======== Supplied records

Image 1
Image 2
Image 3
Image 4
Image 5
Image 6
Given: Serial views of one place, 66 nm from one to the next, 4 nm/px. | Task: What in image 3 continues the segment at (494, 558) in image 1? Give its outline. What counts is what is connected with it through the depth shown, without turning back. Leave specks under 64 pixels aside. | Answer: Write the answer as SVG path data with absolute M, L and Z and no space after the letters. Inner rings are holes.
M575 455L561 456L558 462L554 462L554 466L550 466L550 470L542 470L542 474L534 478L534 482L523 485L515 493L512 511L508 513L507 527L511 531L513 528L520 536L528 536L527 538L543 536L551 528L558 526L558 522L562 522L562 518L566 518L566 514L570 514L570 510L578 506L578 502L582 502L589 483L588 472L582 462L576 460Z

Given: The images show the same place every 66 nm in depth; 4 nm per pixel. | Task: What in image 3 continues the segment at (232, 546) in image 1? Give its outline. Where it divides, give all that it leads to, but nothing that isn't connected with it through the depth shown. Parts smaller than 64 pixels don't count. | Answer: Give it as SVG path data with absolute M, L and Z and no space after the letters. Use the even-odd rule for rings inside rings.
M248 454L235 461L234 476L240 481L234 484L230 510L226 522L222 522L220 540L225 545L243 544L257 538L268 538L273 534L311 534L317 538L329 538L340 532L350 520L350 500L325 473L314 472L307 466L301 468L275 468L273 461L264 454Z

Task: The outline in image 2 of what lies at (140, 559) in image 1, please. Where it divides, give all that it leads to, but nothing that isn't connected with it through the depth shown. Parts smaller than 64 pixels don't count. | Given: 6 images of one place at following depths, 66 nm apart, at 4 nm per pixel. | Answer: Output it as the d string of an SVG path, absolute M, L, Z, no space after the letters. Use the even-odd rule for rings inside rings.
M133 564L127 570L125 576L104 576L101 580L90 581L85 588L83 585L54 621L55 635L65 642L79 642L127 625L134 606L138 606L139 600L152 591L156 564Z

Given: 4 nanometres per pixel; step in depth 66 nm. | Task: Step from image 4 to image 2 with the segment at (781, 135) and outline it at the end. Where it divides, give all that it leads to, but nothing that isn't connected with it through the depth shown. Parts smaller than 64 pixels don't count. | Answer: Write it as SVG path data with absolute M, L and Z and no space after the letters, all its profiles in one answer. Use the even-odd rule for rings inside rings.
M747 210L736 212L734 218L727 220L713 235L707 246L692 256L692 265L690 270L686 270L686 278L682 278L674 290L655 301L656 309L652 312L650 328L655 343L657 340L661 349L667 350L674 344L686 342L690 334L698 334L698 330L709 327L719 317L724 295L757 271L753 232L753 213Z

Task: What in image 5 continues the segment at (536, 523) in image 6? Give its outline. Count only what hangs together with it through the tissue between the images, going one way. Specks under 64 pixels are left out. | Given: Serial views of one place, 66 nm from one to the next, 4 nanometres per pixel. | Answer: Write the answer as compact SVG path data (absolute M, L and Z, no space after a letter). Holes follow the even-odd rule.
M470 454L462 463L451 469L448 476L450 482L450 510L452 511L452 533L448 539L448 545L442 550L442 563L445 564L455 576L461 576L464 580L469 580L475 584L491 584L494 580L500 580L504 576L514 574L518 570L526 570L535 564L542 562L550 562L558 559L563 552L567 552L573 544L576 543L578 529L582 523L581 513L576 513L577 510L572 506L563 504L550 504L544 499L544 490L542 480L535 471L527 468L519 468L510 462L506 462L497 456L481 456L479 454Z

================

Would you reproduce every record above exactly as it appears?

Image 1
Image 2
Image 3
Image 4
Image 5
Image 6
Given: Serial views of one place, 66 nm from one to the next, 4 nm/px. | Task: What in image 3 continues the segment at (494, 558) in image 1? Give its outline. What counts is what is connected with it through the depth shown, without turning back. Leave specks under 64 pixels aside. | Answer: Write the answer as SVG path data with absolute M, L and Z and no space after the letters. Inner rings are holes.
M575 455L561 456L558 462L554 462L554 466L550 466L550 470L542 470L542 474L534 478L534 482L523 485L515 493L512 511L508 513L507 527L511 531L513 528L520 536L528 536L527 538L543 536L551 528L558 526L558 522L562 522L562 518L566 518L566 514L570 514L570 510L578 506L578 502L582 502L589 483L588 472L582 462L576 460Z

Given: The images show the same place every 66 nm in depth; 4 nm per pixel. | Task: What in image 3 continues the segment at (232, 546) in image 1? Give its outline. Where it divides, give all that it leads to, but nothing that isn't connected with it through the depth shown. Parts smaller than 64 pixels don't count. | Answer: Give it as SVG path data with absolute M, L and Z and no space after the letters. Use the even-odd rule for rings inside rings.
M248 454L235 461L234 476L240 481L234 484L230 510L226 522L222 522L220 540L225 545L243 544L257 538L268 538L273 534L311 534L317 538L329 538L340 532L350 520L350 500L325 473L314 472L307 466L301 468L275 468L273 461L264 454Z

Task: The outline in image 2 of what lies at (140, 559) in image 1, please. Where it divides, give all that it leads to, but nothing that isn't connected with it through the depth shown. Parts smaller than 64 pixels don't count. | Given: 6 images of one place at following depths, 66 nm apart, at 4 nm per pixel. | Answer: Output it as the d string of an SVG path, absolute M, L, Z, no space after the letters. Use the even-odd rule for rings inside rings.
M133 564L127 570L125 576L104 576L101 580L90 581L85 588L83 585L54 621L55 635L65 642L79 642L127 625L134 606L138 606L139 600L152 591L156 564Z

Given: 4 nanometres per pixel; step in depth 66 nm. | Task: Step from image 4 to image 2 with the segment at (781, 135) and outline it at the end. Where it divides, give all that it leads to, but nothing that isn't connected with it through the depth shown. Parts smaller than 64 pixels don't count. | Answer: Write it as SVG path data with absolute M, L and Z and no space after the letters, all its profiles in one answer. Use the even-odd rule for rings inside rings.
M747 210L736 212L734 218L727 220L713 235L707 246L692 256L692 265L690 270L686 270L686 278L682 278L674 290L655 301L656 309L652 312L650 328L655 343L657 340L661 349L667 350L674 344L686 342L690 334L698 334L698 330L709 327L719 317L724 295L757 271L753 232L753 213Z

Task: What in image 5 continues the segment at (536, 523) in image 6? Give its outline. Count only what hangs together with it through the tissue between the images, going one way. Specks under 64 pixels are left out. | Given: Serial views of one place, 66 nm from one to the next, 4 nanometres per pixel. | Answer: Write the answer as compact SVG path data (absolute M, L and Z, no space after a letter). Holes follow the even-odd rule.
M470 454L462 463L451 469L448 476L450 482L450 510L452 511L452 533L448 539L448 545L442 550L442 563L445 564L455 576L461 576L464 580L469 580L475 584L491 584L494 580L500 580L504 576L514 574L518 570L526 570L535 564L542 562L550 562L558 559L563 552L567 552L573 544L576 543L578 529L582 523L581 513L576 513L577 510L572 506L563 504L550 504L544 499L544 490L542 480L535 471L527 468L519 468L510 462L506 462L497 456L481 456L479 454Z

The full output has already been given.